[RECORDS SHOWN]

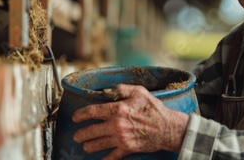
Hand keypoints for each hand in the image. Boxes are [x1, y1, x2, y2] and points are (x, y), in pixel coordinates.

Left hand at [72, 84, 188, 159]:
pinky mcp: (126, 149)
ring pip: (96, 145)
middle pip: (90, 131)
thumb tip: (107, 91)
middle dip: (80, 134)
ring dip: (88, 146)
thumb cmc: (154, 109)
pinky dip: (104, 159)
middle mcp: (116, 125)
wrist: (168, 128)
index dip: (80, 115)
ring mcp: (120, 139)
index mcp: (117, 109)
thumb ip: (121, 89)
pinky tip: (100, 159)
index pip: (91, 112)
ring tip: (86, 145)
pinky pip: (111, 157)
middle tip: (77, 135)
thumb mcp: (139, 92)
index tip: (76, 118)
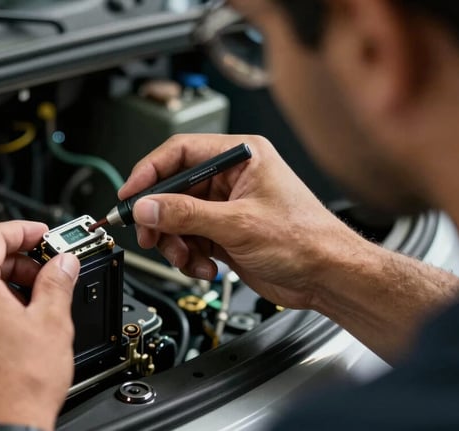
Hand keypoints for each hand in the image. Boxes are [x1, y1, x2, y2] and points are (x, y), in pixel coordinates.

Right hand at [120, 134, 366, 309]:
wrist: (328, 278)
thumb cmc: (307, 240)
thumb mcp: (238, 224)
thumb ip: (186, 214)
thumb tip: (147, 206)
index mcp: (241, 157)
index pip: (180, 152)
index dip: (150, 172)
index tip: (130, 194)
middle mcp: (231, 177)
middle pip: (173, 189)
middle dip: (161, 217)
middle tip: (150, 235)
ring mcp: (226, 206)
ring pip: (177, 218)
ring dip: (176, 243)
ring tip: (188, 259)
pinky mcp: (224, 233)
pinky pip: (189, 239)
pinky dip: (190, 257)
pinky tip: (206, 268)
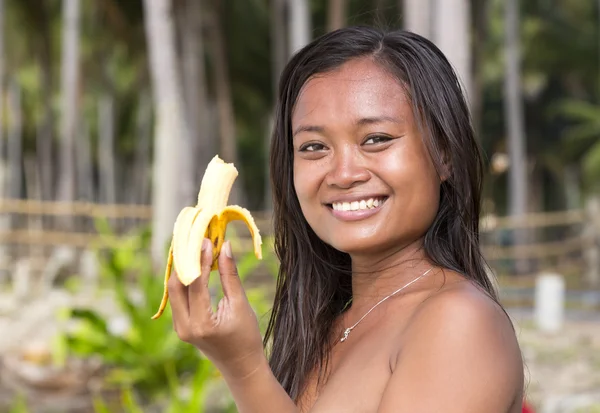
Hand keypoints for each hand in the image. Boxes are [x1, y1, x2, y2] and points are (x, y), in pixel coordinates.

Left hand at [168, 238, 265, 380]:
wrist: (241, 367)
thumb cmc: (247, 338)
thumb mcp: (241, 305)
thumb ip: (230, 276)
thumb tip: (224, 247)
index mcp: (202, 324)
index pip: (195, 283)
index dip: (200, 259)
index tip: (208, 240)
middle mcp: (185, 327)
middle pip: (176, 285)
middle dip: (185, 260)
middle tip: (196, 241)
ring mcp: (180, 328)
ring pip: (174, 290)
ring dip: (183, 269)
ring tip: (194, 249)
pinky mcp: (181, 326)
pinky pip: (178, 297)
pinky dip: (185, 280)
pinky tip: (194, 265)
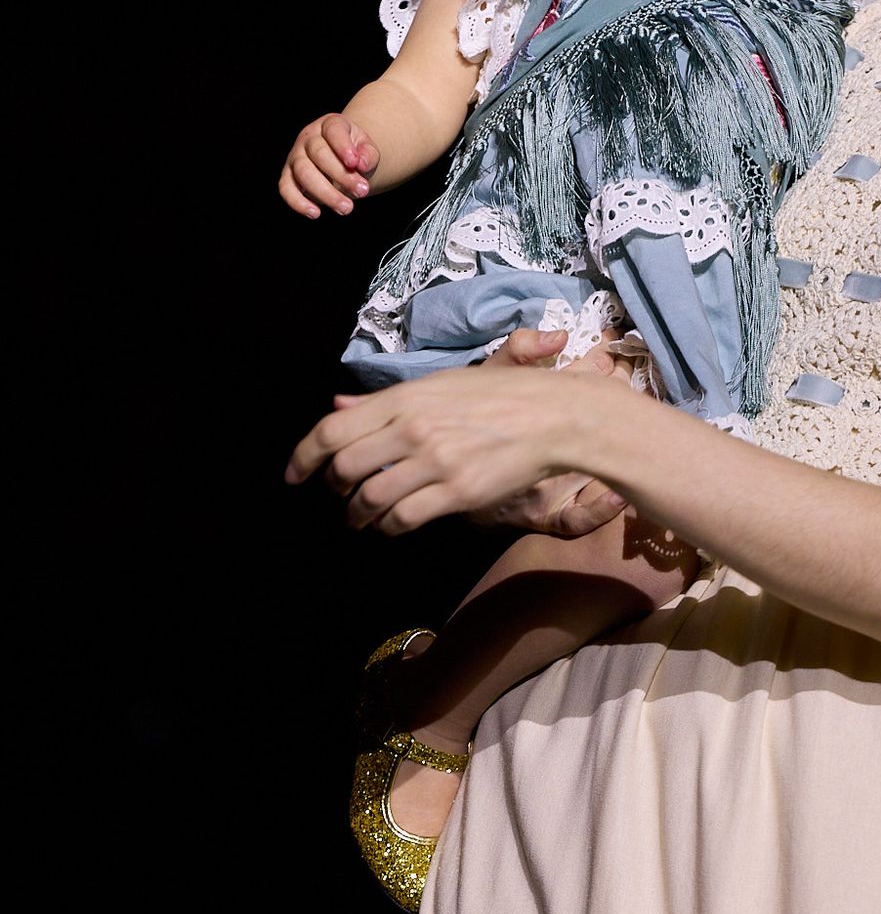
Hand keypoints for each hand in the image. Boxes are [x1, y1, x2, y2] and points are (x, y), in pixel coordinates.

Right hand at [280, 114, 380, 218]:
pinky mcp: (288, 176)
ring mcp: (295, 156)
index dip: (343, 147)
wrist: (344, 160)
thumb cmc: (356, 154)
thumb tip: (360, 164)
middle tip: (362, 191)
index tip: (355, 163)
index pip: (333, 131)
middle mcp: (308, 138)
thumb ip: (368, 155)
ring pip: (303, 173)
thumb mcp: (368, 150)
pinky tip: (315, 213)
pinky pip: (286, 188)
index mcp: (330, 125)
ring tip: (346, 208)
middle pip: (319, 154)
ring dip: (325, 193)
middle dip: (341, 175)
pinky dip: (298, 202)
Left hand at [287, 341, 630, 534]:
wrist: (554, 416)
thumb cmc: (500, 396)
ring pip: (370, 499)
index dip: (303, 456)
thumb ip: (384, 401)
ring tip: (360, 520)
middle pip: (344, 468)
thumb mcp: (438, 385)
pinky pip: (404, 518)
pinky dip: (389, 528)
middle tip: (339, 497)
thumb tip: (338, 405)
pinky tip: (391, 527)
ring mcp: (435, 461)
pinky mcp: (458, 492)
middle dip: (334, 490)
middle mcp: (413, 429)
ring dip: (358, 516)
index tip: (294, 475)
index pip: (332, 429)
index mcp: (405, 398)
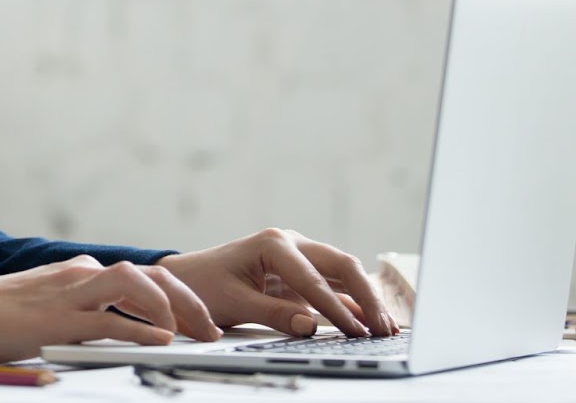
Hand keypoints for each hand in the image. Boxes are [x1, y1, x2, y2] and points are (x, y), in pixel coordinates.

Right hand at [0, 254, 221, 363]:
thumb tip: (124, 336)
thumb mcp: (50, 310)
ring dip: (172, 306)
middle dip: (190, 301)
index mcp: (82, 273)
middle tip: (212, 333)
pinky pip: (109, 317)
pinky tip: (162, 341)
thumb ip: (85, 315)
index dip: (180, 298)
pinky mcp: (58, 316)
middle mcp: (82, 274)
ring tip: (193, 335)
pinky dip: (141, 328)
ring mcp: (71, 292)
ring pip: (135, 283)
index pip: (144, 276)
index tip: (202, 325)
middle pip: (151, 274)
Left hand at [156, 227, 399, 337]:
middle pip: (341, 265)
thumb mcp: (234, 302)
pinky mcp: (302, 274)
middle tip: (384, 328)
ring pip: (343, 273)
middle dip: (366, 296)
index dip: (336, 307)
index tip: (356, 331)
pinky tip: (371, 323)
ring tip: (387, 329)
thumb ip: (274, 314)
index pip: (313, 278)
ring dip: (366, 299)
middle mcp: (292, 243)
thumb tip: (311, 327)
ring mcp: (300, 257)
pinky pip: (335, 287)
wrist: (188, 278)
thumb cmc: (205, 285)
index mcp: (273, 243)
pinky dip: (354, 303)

[/RECORDS SHOWN]

*EXERCISE INSTRUCTIONS*: Transcribe the entries from their first line to the line that holds "index dip: (80, 115)", both included, and skip every picture.

*FINISHED TASK*:
Hand keypoints for each hand in the image. Boxes are [x1, y1, x2, y2] and points are (x, y), in pixel coordinates.

Left hand at [72, 84, 188, 159]:
pinky mcp: (126, 149)
ring pip: (96, 145)
middle pip: (90, 131)
thumb tip: (107, 91)
middle dip: (80, 134)
ring dip: (88, 146)
thumb cmc: (154, 109)
pinky dip: (104, 159)
middle mcp: (116, 125)
wrist: (168, 128)
index dip: (80, 115)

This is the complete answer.